Avant de recevoir son prix de la mise en scène, c’est surtout par sa violence que Heli a fait parler de lui lors du dernier Festival de Cannes. En racontant comment une modeste famille mexicaine se retrouve involontairement mêlée à un trafic de drogue, Amat Escalante plonge effectivement le spectateur dans une sombre spirale où règnent la peur et la brutalité. Pour autant, en venir à reprocher au réalisateur cette violence et la qualifier de provocante (Culturebox) ou de sensationnaliste (Les Inrocks) relève presque du non-sens. Bien plus gratuite est la violence des blockbusters hollywoodiens qui tendent à la banaliser en l’aseptisant et en lui enlevant tout caractère choquant. Dans Heli, la violence perturbe c’est vrai. Parce qu’Amat Escalante la traite frontalement, en fait le centre névralgique de son film, pour dénoncer justement sa prolifération dans le quotidien de la société mexicaine.
Cela ne veut cependant pas dire que Heli va verser dans le gore ou la surenchère. C’est la mise scène néoréaliste, les plans séquences, les plans fixes, la photographie proche du documentaire qui augmentent l’impact de la violence. Ainsi la fameuse séquence de torture, qui a fait couler tant d’encre, n’est pas beaucoup plus insoutenable dans ce qu’elle montre que certaines de 12 Years A Slave par exemple, mais c’est par son écriture et sa mise en scène qu’elle perturbe. La torture a lieu au milieu du salon d’un des tortionnaires, en présence de toute sa famille. Les enfants sont invités à cesser leur jeu vidéo pour regarder le spectacle. Une femme sort de temps à autre la tête de sa cuisine pour jeter un œil à ce qui se passe dans la pièce voisine. Un enfant se voit remplacer sa manette de jeu par une batte pour frapper l’homme torturé, tandis qu’en arrière plan, la télé continue de diffuser le jeu de combat auquel il jouait auparavant. Amat Escalante veut donc avant tout dénoncer l’enracinement et la prolifération de la violence dans le quotidien des Mexicains. D’ailleurs si l’on regarde bien, les séquences de violence ne sont pas si nombreuses, mais c’est par leur aura psychologique qu’elles marquent le film. Les quelques minutes éprouvantes de la séquence de torture vont ainsi envahir l’esprit du spectateur, comme la multiplication des images d’exécutions dans les journaux mexicains fait sombrer la population dans un climat de peur, comme cet événement traumatisant va bousculer Heli. La seconde partie du film se centrera ainsi plus sur la violence psychologique, sur les tourments internes du personnage principal. Amat Escalande sonde alors la part de violence qui existe en chacun de nous, et comment un sombre climat environnemental peut l’exacerber, comment la spirale de la brutalité peut se propager.
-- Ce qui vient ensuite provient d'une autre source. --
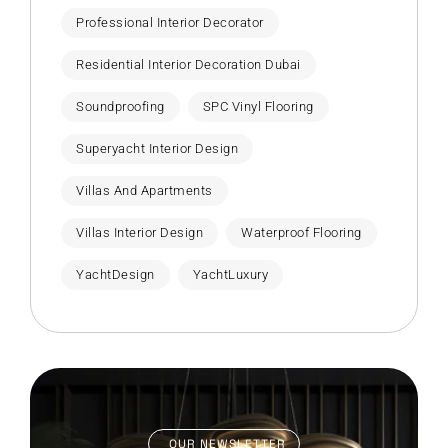
Professional Interior Decorator
Residential Interior Decoration Dubai
Soundproofing
SPC Vinyl Flooring
Superyacht Interior Design
Villas And Apartments
Villas Interior Design
Waterproof Flooring
YachtDesign
YachtLuxury
OUR NEWSLETTER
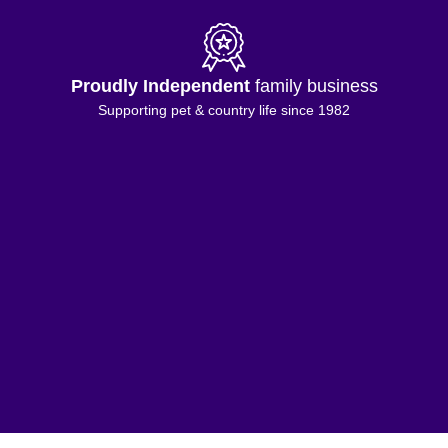
Proudly Independent
family business
Supporting pet & country life since 1982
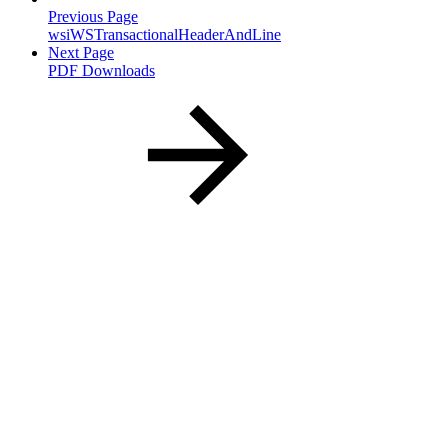
Previous Page
wsiWSTransactionalHeaderAndLine
Next Page
PDF Downloads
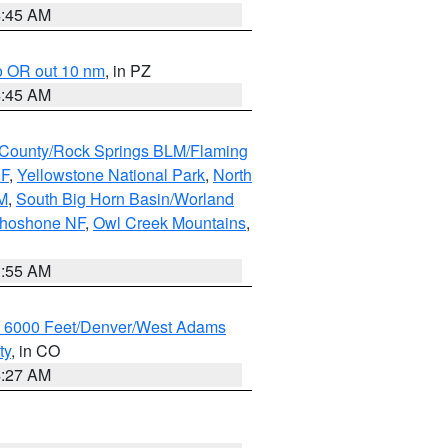
4:45 AM
o OR out 10 nm
, in PZ
4:45 AM
County/Rock Springs BLM/Flaming
NF
,
Yellowstone National Park
,
North
M
,
South Big Horn Basin/Worland
Shoshone NF
,
Owl Creek Mountains
,
1:55 AM
w 6000 Feet/Denver/West Adams
ty
, in CO
4:27 AM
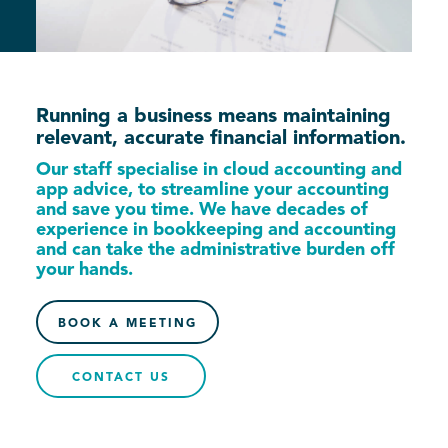
Running a business means maintaining
relevant, accurate financial information.
Our staff specialise in cloud accounting and
app advice, to streamline your accounting
and save you time. We have decades of
experience in bookkeeping and accounting
and can take the administrative burden off
your hands.
BOOK A MEETING
CONTACT US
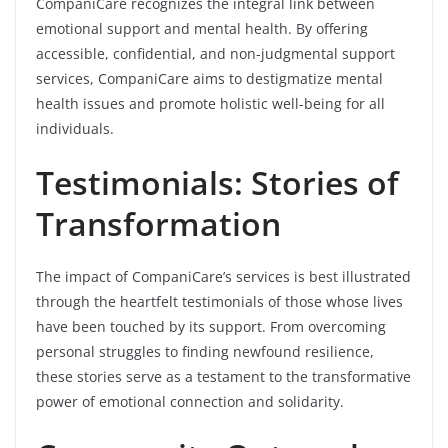
CompaniCare recognizes the integral link between
emotional support and mental health. By offering
accessible, confidential, and non-judgmental support
services, CompaniCare aims to destigmatize mental
health issues and promote holistic well-being for all
individuals.
Testimonials: Stories of
Transformation
The impact of CompaniCare’s services is best illustrated
through the heartfelt testimonials of those whose lives
have been touched by its support. From overcoming
personal struggles to finding newfound resilience,
these stories serve as a testament to the transformative
power of emotional connection and solidarity.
Mais résumer Heli à un film noir et glauque serait aussi réducteur. Il y a chez ces personnages, pourtant confrontés à un quotidien difficile (la réalité sociale du Mexique est d’ailleurs parfaitement rendue), des lueurs d’espoirs. Et dans la mise en scène d’Amat Escalante aussi. Ne serait-ce que dans ces quelques plans sur des paysages apaisés. Ou, derrière l’aspect documentaire parfois rude, dans ces élans de poésie dans la composition de certains plans. Ou encore dans ces façons sublimes de capter par moment la lumière. Et puis, il y a cette fin, qui conjugue tous les thèmes du film, accalmie au sein d’une spirale tempétueuse.